First is that younger children tend to do better with more frequent swaps... It's means they don't have to go without seeing either parent for very long. Older children will tend to do better with with fewer transitions... The stability of longer periods with one parents helps them do better with homework, friends and after school activities.

Ultimately, though, the best schedule is what works best for your family... You'll have to take into account the work schedules of you and you STBXW, how tolerant your children are to change, and how invested they are in their current home, school and friends.

A quick search of the internet will find you oodles of examples for 50/50 scheduling.


Pb.


----------



## confusedat42 (Dec 17, 2012)

Thx


----------



## texasmom (Apr 30, 2008)

We just separated and have an 8 and 10 year old. We are doing Sun, Mon, Tues with dad, Wed, thurs, Fri with mom and alternating Saturdays. That way, everyone knows where they will be on a certain day. so far, so good!


----------



## 06Daddio08 (Jul 26, 2012)

2-2-3.

1 week - 1 week.

Due to my job we are doing 2 week rotation.


----------



## confusedat42 (Dec 17, 2012)

I am liking the idea of a mid week switch. It seems to be the best for us. Still haven't decided though. Would like every other weekend starting with Friday night with the kids.


----------



## whitehawk (Aug 14, 2012)

It's been 5 mths for us , my girls 11.
She usually comes to my place Frid after school or Sat mornings . I go see her at her mums one or two nights a week too and we talk every night on the ph for 1/2 hr maybe an hr.
sHE spends big chunks of her holidays here too.
We both love the ph calls.
I also love going to see my girl , maybe we take off somewhere or I might just hang out there a few hrs. I hate being there , like this. But it's for her and I just fee I can't ask any more of her right now. It's bloody hard , she's often emotional .

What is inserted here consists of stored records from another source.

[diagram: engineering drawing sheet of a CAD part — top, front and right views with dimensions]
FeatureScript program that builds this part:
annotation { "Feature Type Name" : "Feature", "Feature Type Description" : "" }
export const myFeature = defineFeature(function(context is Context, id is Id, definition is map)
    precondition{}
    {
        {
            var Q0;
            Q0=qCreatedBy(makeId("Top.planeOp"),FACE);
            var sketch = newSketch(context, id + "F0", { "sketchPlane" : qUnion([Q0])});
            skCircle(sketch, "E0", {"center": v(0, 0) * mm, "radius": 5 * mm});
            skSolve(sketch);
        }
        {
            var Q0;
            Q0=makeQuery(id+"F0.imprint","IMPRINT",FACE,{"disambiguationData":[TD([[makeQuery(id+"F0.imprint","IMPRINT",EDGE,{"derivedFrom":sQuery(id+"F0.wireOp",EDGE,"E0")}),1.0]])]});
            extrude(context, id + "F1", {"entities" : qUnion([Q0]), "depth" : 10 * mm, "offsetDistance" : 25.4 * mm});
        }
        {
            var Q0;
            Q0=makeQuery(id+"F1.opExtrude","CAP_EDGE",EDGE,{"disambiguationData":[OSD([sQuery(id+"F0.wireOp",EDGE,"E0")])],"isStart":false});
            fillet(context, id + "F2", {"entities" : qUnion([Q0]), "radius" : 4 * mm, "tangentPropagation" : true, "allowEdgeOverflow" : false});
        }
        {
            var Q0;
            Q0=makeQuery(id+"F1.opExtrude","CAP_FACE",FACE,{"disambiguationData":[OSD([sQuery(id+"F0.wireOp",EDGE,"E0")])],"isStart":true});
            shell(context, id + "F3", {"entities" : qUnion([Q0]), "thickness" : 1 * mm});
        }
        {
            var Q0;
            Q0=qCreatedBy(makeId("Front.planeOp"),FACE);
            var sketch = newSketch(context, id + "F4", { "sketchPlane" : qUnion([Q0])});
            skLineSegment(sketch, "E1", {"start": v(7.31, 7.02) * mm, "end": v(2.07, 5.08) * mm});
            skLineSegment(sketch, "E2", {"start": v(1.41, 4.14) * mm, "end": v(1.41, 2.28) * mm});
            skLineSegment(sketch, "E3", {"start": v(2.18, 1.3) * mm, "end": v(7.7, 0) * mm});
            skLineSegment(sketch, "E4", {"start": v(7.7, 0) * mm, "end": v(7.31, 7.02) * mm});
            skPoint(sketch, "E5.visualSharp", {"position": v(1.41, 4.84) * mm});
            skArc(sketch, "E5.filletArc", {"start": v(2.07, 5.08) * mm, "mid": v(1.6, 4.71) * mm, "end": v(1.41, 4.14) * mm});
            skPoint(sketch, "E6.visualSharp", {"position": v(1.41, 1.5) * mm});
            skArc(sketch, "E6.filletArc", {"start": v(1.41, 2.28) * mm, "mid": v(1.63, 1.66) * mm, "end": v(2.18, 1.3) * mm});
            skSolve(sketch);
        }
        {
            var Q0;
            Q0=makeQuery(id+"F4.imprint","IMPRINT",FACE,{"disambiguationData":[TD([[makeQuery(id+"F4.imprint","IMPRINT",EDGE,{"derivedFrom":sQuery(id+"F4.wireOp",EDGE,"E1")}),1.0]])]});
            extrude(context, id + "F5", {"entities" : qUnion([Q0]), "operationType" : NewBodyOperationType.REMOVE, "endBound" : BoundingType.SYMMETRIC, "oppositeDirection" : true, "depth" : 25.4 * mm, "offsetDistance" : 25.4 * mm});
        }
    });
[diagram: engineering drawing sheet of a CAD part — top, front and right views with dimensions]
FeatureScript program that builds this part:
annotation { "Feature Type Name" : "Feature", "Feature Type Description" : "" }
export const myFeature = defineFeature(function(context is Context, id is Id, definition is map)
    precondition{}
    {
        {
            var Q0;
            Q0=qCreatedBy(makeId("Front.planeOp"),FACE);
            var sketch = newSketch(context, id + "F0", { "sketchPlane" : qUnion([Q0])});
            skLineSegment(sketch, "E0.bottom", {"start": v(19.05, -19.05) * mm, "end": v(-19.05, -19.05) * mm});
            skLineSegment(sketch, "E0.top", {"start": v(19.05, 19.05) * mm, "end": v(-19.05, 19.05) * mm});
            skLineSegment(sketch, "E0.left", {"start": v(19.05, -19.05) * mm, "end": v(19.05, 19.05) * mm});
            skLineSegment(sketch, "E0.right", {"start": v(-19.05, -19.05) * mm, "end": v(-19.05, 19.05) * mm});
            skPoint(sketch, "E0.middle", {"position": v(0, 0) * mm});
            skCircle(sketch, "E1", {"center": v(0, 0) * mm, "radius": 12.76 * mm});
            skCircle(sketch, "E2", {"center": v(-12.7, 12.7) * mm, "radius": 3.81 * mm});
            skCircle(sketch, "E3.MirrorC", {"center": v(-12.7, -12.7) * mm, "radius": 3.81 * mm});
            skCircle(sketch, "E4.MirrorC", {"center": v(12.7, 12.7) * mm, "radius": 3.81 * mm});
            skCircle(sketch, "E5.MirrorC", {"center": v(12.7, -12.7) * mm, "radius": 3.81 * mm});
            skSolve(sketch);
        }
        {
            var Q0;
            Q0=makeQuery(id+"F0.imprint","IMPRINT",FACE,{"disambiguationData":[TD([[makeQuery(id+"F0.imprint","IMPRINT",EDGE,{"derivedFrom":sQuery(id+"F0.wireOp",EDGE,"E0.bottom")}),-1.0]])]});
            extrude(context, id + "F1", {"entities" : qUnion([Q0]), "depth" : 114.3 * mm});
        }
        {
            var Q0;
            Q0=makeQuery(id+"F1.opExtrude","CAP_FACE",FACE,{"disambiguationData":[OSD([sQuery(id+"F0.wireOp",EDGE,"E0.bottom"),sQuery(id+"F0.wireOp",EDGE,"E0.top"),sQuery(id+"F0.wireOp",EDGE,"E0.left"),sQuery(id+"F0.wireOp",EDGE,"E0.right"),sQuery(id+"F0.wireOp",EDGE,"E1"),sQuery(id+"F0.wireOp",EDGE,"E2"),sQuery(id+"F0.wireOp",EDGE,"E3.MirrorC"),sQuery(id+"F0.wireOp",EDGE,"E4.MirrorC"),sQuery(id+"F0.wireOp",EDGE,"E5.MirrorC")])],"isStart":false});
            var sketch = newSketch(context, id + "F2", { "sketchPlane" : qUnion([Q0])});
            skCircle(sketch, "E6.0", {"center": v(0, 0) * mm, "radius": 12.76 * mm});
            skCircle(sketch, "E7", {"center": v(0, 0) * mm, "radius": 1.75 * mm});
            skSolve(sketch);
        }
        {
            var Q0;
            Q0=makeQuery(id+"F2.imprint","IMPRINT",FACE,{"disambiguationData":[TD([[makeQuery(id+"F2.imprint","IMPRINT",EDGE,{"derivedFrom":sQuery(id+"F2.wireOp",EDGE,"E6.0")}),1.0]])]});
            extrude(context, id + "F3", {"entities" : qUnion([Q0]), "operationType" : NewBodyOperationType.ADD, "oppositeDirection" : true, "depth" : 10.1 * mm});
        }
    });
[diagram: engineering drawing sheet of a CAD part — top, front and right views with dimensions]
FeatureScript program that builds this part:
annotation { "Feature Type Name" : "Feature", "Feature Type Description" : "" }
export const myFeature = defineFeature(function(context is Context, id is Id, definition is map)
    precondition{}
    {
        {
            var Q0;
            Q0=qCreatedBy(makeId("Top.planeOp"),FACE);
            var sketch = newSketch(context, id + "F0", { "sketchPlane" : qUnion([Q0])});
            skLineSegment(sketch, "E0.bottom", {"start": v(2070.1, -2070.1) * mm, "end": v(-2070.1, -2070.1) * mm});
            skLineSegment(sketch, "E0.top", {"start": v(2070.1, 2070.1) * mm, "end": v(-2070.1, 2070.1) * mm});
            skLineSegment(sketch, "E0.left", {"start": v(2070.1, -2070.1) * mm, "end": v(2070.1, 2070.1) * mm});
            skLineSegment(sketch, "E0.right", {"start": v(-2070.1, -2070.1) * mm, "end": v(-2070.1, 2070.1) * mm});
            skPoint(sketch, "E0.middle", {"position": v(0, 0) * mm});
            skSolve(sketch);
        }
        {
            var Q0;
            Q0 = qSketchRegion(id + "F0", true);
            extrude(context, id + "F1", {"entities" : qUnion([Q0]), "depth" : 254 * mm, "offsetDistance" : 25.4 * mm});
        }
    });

How you people get your kids to manage 50/50 stays or all that chopping and changing , or even ask it of them , I'll just never get .
My girl could never handle two homes 50/50 or all that chopping and changing every few days , there's no way . 
I wouldn't blame her either it's so unfair , hard , not their fault.
But we're struggling through it together. I hate it and the guilt is killing me but , doing the best we can.


----------